Allergic asthma is characterized by airway hyperreactivity, mucus hypersecretion, eosinophilic infiltration, and elevated serum IgE levels . Although the early proposed role of abnormal airway smooth muscles has not been clearly defined, infiltration of inflammatory cells such as eosinophils, macrophages, and lymphocytes in the airways of patients with asthma and the efficacy of corticosteroids in the majority of patients indicate that asthma is a chronic airway inflammatory disease . T cells play an important role during asthma pathogenesis, and T helper type 2 (Th2) cell differentiation is important in initiating and perpetuating events in asthma, particularly in experimental models [1, 2]. The role of innate inflammatory cells, such as mast cells, basophils, and recently defined innate lymphoid cells, has been suggested to provide a local cytokine environment that induces Th2 differentiation . In addition, epithelial cells at the mucosal surfaces have been accepted as integral components of innate and adaptive immunity [4, 5]. The important role of pulmonary epithelial cells during lung infection has been documented [5–7], and the critical role of epithelial cells in inflammatory amplification following non-infectious damage has recently been reported by our group .
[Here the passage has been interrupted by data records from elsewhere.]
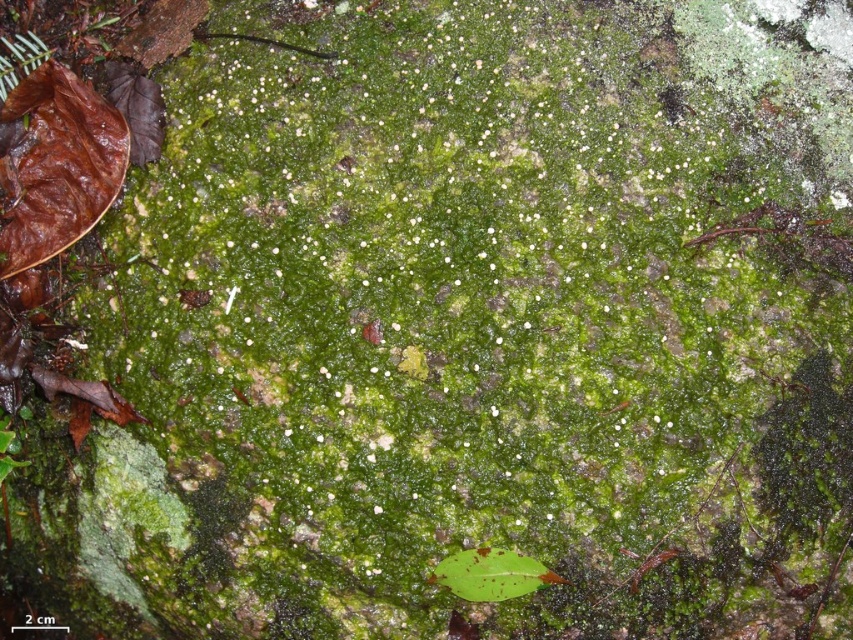
You are examining the mossy surface and notice two leaves. The brown matte leaf at lower left and the green matte leaf at lower center. Which leaf is positioned higher on the surface?

The brown matte leaf at lower left is positioned above the green matte leaf at lower center.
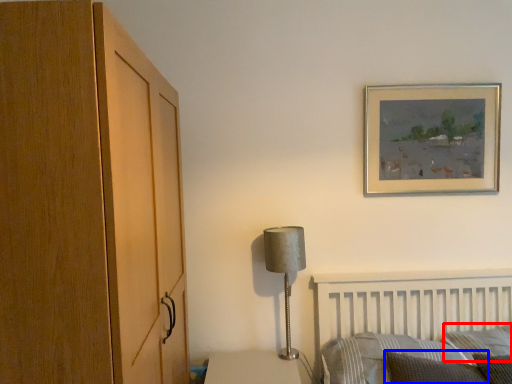
Question: Among these objects, which one is nearest to the camera, pillow (highlighted by a red box) or pillow (highlighted by a blue box)?

Choices:
 (A) pillow
 (B) pillow

Answer: (B)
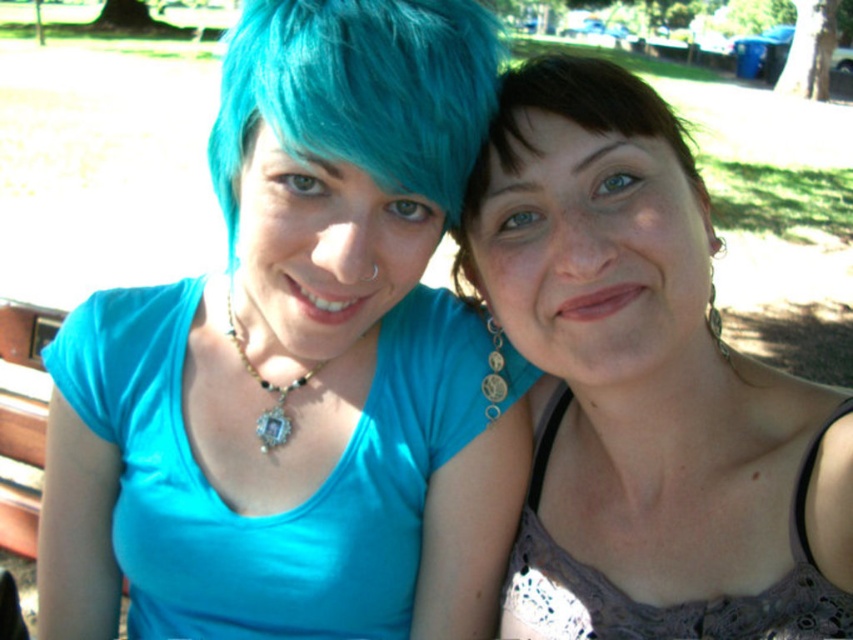
Question: Does matte blue shirt at left have a larger size compared to matte purple tank top at center?

Choices:
 (A) yes
 (B) no

Answer: (A)

Question: Which point is farther from the camera taking this photo?

Choices:
 (A) (247, 257)
 (B) (672, 216)
 (C) (466, 300)

Answer: (C)

Question: Considering the real-world distances, which object is farthest from the brown matte hair at center?

Choices:
 (A) matte blue shirt at left
 (B) matte purple tank top at center
 (C) matte glass pendant at center

Answer: (C)

Question: Is the position of matte purple tank top at center less distant than that of brown matte hair at center?

Choices:
 (A) yes
 (B) no

Answer: (A)

Question: Which point appears closest to the camera in this image?

Choices:
 (A) (282, 413)
 (B) (589, 116)

Answer: (B)

Question: Observing the image, what is the correct spatial positioning of matte purple tank top at center in reference to brown matte hair at center?

Choices:
 (A) above
 (B) below

Answer: (B)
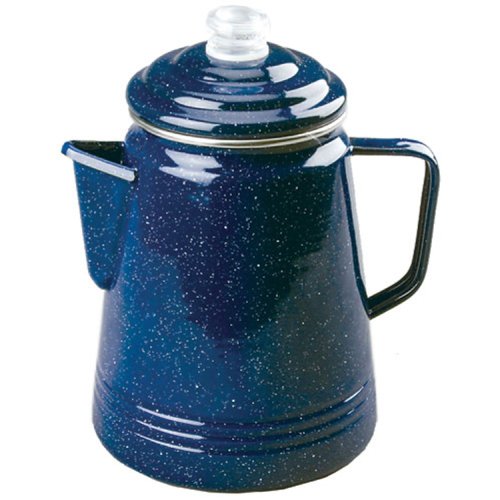
Identify the location of handle. This screenshot has height=500, width=500. (414, 150).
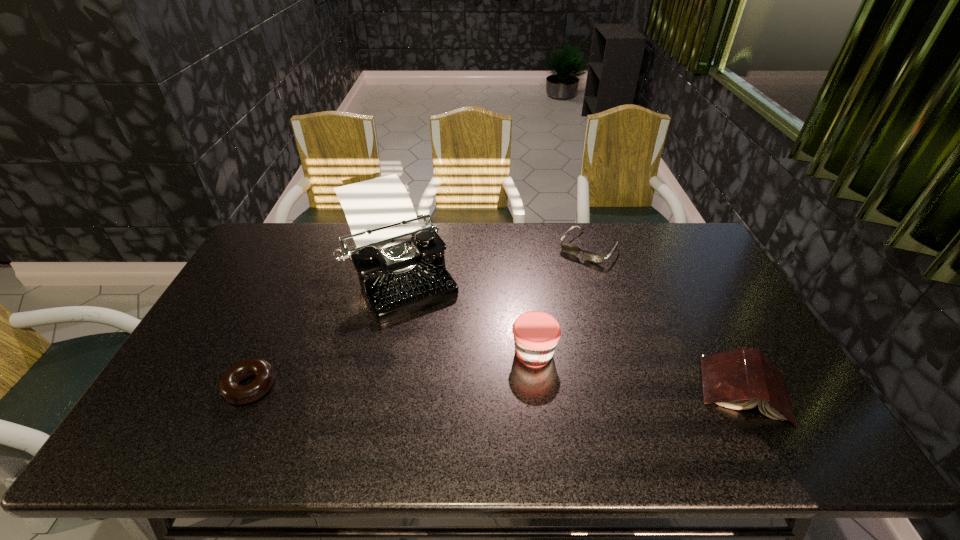
Where is `vacant point located between the sunglasses and the fourth object from right to left`? This screenshot has height=540, width=960. vacant point located between the sunglasses and the fourth object from right to left is located at coordinates (492, 259).

Locate an element on the screen. The image size is (960, 540). object that ranks as the second closest to the leftmost object is located at coordinates (536, 333).

Choose which object is the fourth nearest neighbor to the tallest object. Please provide its 2D coordinates. Your answer should be formatted as a tuple, i.e. [(x, y)], where the tuple contains the x and y coordinates of a point satisfying the conditions above.

[(739, 379)]

Find the location of a particular element. The width and height of the screenshot is (960, 540). vacant space that satisfies the following two spatial constraints: 1. on the back side of the third object from right to left; 2. on the right side of the leftmost object is located at coordinates (266, 353).

The height and width of the screenshot is (540, 960). I want to click on vacant space that satisfies the following two spatial constraints: 1. on the front side of the sunglasses; 2. on the right side of the book, so point(631,389).

The image size is (960, 540). I want to click on free point that satisfies the following two spatial constraints: 1. on the back side of the fourth object from left to right; 2. on the left side of the tallest object, so click(x=402, y=248).

Where is `free space that satisfies the following two spatial constraints: 1. on the front side of the third tallest object; 2. on the right side of the tallest object`? This screenshot has width=960, height=540. free space that satisfies the following two spatial constraints: 1. on the front side of the third tallest object; 2. on the right side of the tallest object is located at coordinates (372, 389).

Where is `free space that satisfies the following two spatial constraints: 1. on the back side of the second object from left to right; 2. on the left side of the leftmost object`? The image size is (960, 540). free space that satisfies the following two spatial constraints: 1. on the back side of the second object from left to right; 2. on the left side of the leftmost object is located at coordinates (304, 269).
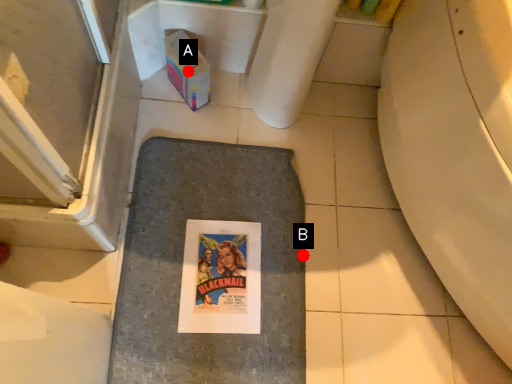
Question: Two points are circled on the image, labeled by A and B beside each circle. Among these points, which one is nearest to the camera?

Choices:
 (A) A is closer
 (B) B is closer

Answer: (A)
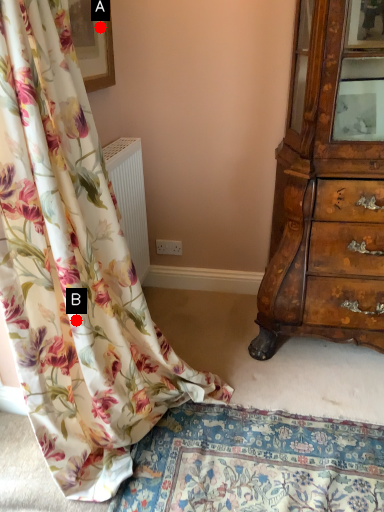
Question: Two points are circled on the image, labeled by A and B beside each circle. Among these points, which one is farthest from the camera?

Choices:
 (A) A is further
 (B) B is further

Answer: (A)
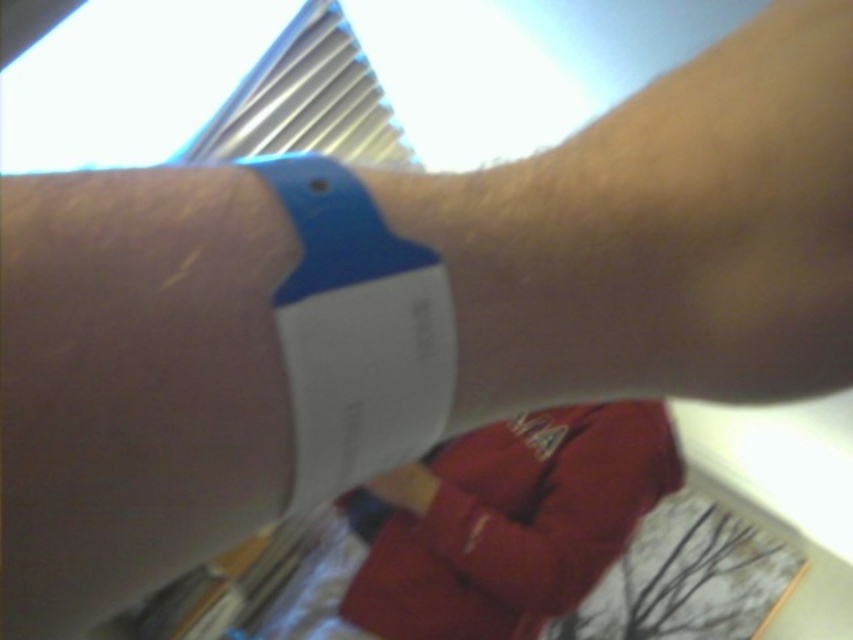
Can you confirm if matte red jacket at center is taller than matte plastic wristband at center?

Correct, matte red jacket at center is much taller as matte plastic wristband at center.

Describe the element at coordinates (515, 524) in the screenshot. I see `matte red jacket at center` at that location.

You are a GUI agent. You are given a task and a screenshot of the screen. Output one action in this format:
    pyautogui.click(x=<x>, y=<y>)
    Task: Click on the matte red jacket at center
    Image resolution: width=853 pixels, height=640 pixels.
    Given the screenshot: What is the action you would take?
    pyautogui.click(x=515, y=524)

Is white plastic wristband at center below matte red jacket at center?

No.

Can you confirm if white plastic wristband at center is positioned above matte red jacket at center?

Yes.

The image size is (853, 640). I want to click on white plastic wristband at center, so click(196, 369).

Which is more to the left, matte red jacket at center or blue rubber wristband at center?

From the viewer's perspective, blue rubber wristband at center appears more on the left side.

Is matte red jacket at center to the left of blue rubber wristband at center from the viewer's perspective?

No, matte red jacket at center is not to the left of blue rubber wristband at center.

Is point (495, 508) positioned after point (398, 408)?

That is True.

Identify the location of matte red jacket at center. This screenshot has height=640, width=853. (515, 524).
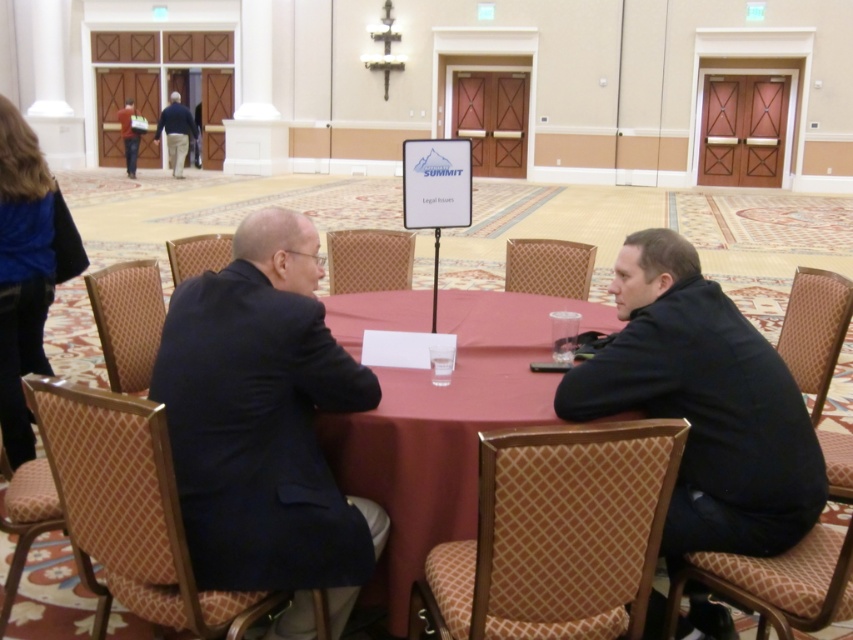
Question: Which point is farther to the camera?

Choices:
 (A) (177, 154)
 (B) (485, 356)
 (C) (300, 396)
 (D) (639, 289)

Answer: (A)

Question: Among these objects, which one is farthest from the camera?

Choices:
 (A) maroon fabric table at center
 (B) dark blue jacket at upper left
 (C) dark blue suit at center
 (D) black matte jacket at right

Answer: (B)

Question: Based on their relative distances, which object is farther from the black matte jacket at right?

Choices:
 (A) dark blue shirt at upper left
 (B) dark blue suit at center
 (C) maroon fabric table at center
 (D) dark blue jacket at upper left

Answer: (A)

Question: Does black matte jacket at right appear under dark blue shirt at upper left?

Choices:
 (A) no
 (B) yes

Answer: (B)

Question: Does dark blue suit at center appear on the left side of maroon fabric table at center?

Choices:
 (A) yes
 (B) no

Answer: (A)

Question: Can you confirm if dark blue suit at center is bigger than dark blue jacket at upper left?

Choices:
 (A) no
 (B) yes

Answer: (A)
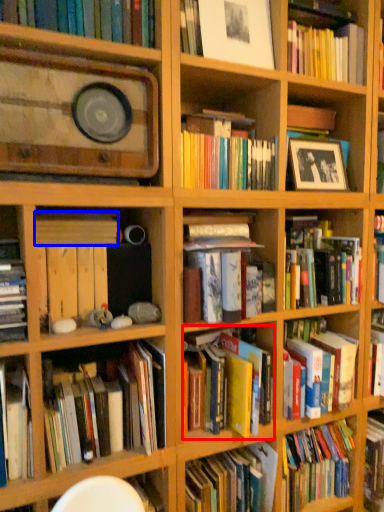
Question: Which object appears farthest to the camera in this image, book (highlighted by a red box) or book (highlighted by a blue box)?

Choices:
 (A) book
 (B) book

Answer: (A)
Transglutaminase 2 (TG2) is a post-translational protein-modifying enzyme that catalyzes the transamidation reaction, producing crosslinked or polyaminated proteins. TG2 is expressed ubiquitously in various cellular compartments and participates in many biological processes, including extracellular matrix formation, wound healing, apoptosis, and differentiation [9, 10]. TG2 has also been implicated in many disease processes. Increased TG2 expression and activity have been reported in various inflammatory conditions, such as rheumatoid arthritis, gouty arthritis, and organ fibrosis [11–13]. Altered forms of proteins modified by TG2 enzymatic activity have been suggested in the pathogenesis of various diseases, such as celiac disease, cataracts, and Huntington’s disease [9, 10, 14–16]. Controversies exist regarding the pathological and protective roles of TG2 during inflammation, TG2 sustains inflammation through the release of inflammatory cytokines while minimizing inflammation by increasing the clearance of apoptotic cells [12, 17]. Recent disease animal models using TG2-deficient mice have revealed the important role of TG2 during the pathogenesis of bacterial sepsis, inflammation-associated pulmonary fibrosis, and autoimmune encephalitis [8, 18, 19]. TG2 is important during the initial inflammatory response. Specifically, TG2 induces nuclear factor-κB-dependent interleukin (IL)-6 secretion from lung epithelial cells, leading to Th17 differentiation in the lung . Epithelial cell-derived signaling mediators, such as IL-33, thymic stromal lymphopoietin (TSLP), and IL-25, initiate Th2 immune responses and each can direct the Th2 response either alone or through downstream mediators . Among these, IL-33 has been implicated as the most upstream mediator of epithelial cytokines . Since epithelial TG2 can initiate the inflammatory response of non-infectious tissue damage , we assumed the TG2 may also play an important role in initiating and perpetuating the epithelial inflammatory response leading to Th2 differentiation.
In this study, we investigated the role of TG2 in the pathogenesis of allergic asthma, particularly whether TG2 affects initial activation signaling by inducing IL-33 and downstream molecules leading to Th2 differentiation against antigens. Allergic asthma was induced by ovalbumin (OVA) sensitization and intranasal challenge. We found that airway hypersensitivity was attenuated in TG2-deficient mice compared to that in wild-type (WT) controls and recruitment of eosinophils and Th2 and Th17 differentiation was decreased in TG2-deficient mice. Treatment with cysteamine, a transglutaminase inhibitor, also reduced airway hypersensitivity, inflammatory cell recruitment, and T helper cell differentiation. TG2-deficient mice revealed decreased IL-33 expression following the induction of allergic asthma compared to that in the WT control. Thus, we provide evidence that TG2 in pulmonary epithelial cells initiates allergic responses by inducing the IL-33-Th2 signaling pathways.